Community

Agriculture Awareness Day at the Capitol

Workers from Bayer Hawaii joined farmers from across the state to take part in the 13th annual Agriculture Awareness Day at the Capitol. Ag Day showcases Hawaii’s diverse agricultural industry and the many partnerships that make up this thriving industry.

The event which is sponsored by the Hawaii Farm Bureau, is an opportunity for policymakers and the public to learn about Hawaii’s agriculture industry and meet many of the organizations and people who supply our communities with locally grown and produced products. In all there were more than sixty-two exhibitors.

“It’s a great way to really see what’s going on in agriculture here in the state of Hawaii, it’s also a great opportunity for our policy makers and the public to learn about Hawaii’s agriculture industry,” said Brian Miyamoto Executive Director of the Hawaii Farm Bureau.

Many guests to our Bayer booth were excited to learn that we were handing out Seminis vegetables seeds packets, broccolini and peppers!

“As a major vegetable seed provider in Hawaii, it’s always gratifying to be able to highlight the produce that those seeds deliver,” said Alan Takemoto, Community Affairs Lead at Bayer Hawaii. “We also showcased tomatoes, cauliflower and onions that we recently grew on our farm in Kunia.”

Courtesy: Hawaii Crop Improvement Association

Wahine to Wahine

While many were visiting the Bayer booth, the Wahine to Wahine (W2W) network including employees from Bayer and other local organizations were visiting with members of the Hawaii State Legislature. This diverse group of women from the islands of Maui, Molokai and Oahu strives to empower women to embrace and share the essential connection between agriculture, food and family.

The goal of the W2W’s visit was to educate and connect with legislators on the importance of agriculture and its impact on Hawaii’s families and communities.

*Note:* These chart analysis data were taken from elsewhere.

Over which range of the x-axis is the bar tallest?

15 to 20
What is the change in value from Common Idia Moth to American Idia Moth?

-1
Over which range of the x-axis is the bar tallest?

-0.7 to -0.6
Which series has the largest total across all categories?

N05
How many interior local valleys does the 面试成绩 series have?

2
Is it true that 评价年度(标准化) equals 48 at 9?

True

Wahine to Wahine visit Hawaii State Legislature

 

“We were happy to have an opportunity for talking with legislators and their staff on the importance of agriculture in Hawaii, and discuss current issues we face,” said Michelle Starke, Bayer Hawaii Science and Environmental Outreach lead and a member of W2W. “Our meetings with these legislators were extremely positive and allowed us to identify common goals. We would like to continue having open dialogues with them and become a trusted resource for any questions they may have.”

Wahine to Wahine
Wahine to Wahine

 

The women of W2W come from a wide range of careers in agriculture that include compliance, conservation, fieldwork, human resources, government/community affairs, and research.  This was also a learning opportunity for many of the women in the group who got the opportunity to sit in part of a hearing for a bill relating to agriculture.

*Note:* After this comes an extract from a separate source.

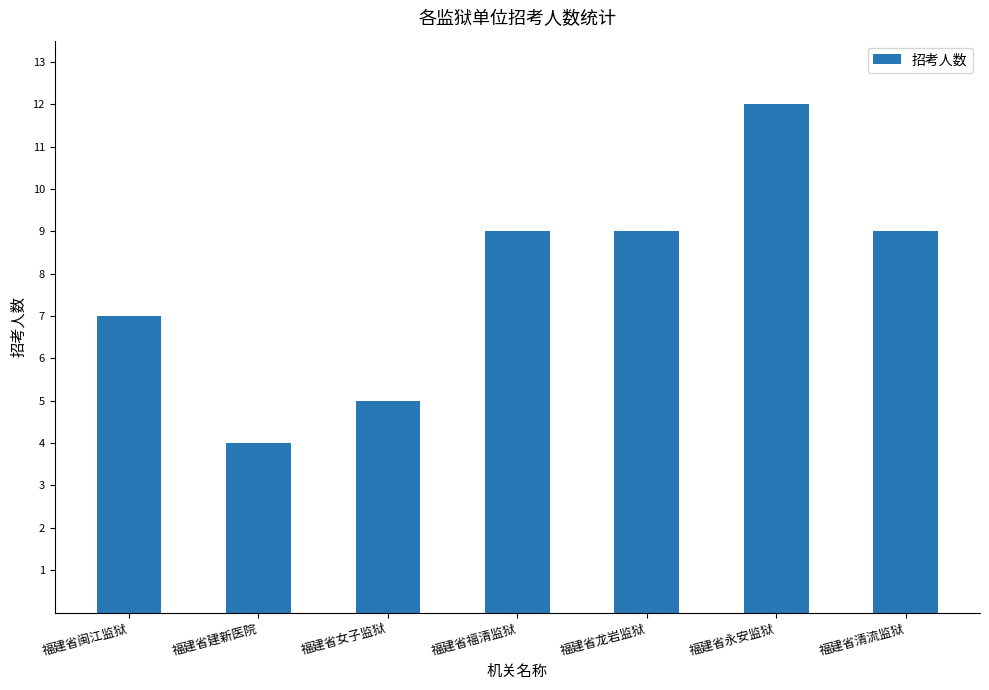

Count the values in the range 5 to 9.

5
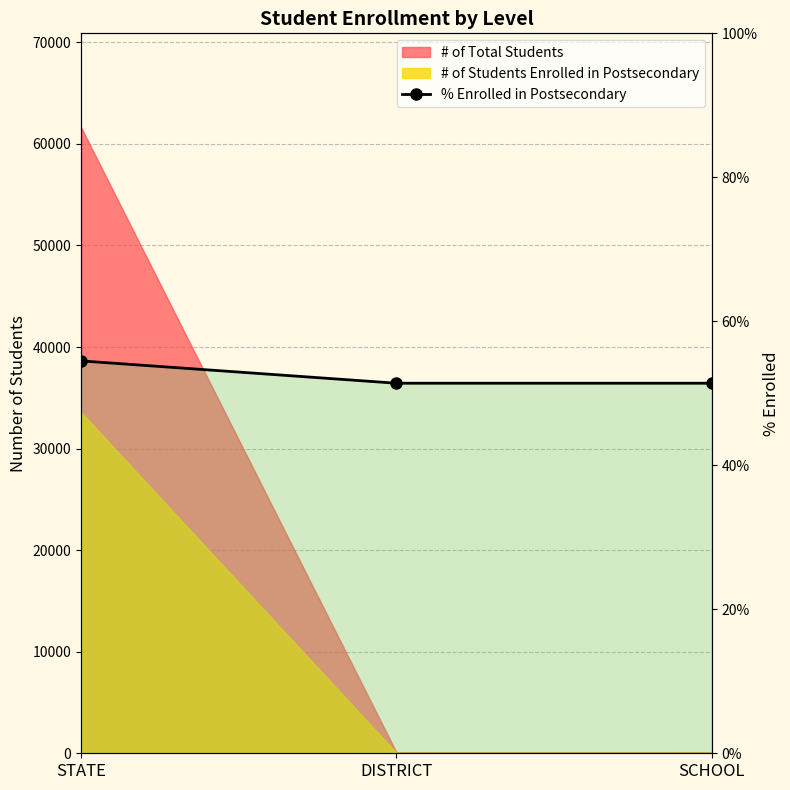

How many values are between 51 and 54?

2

In addition to educating and meeting with legislators and community leaders, the women of the W2W network dedicate time to volunteerism and community services projects that support families and children in need. They create learning and mentorship opportunities for women in agriculture and support Hawaii’s youth through programs like the Science Symposium for Girls, 4-H Expo, and Hawaii STEM Conference.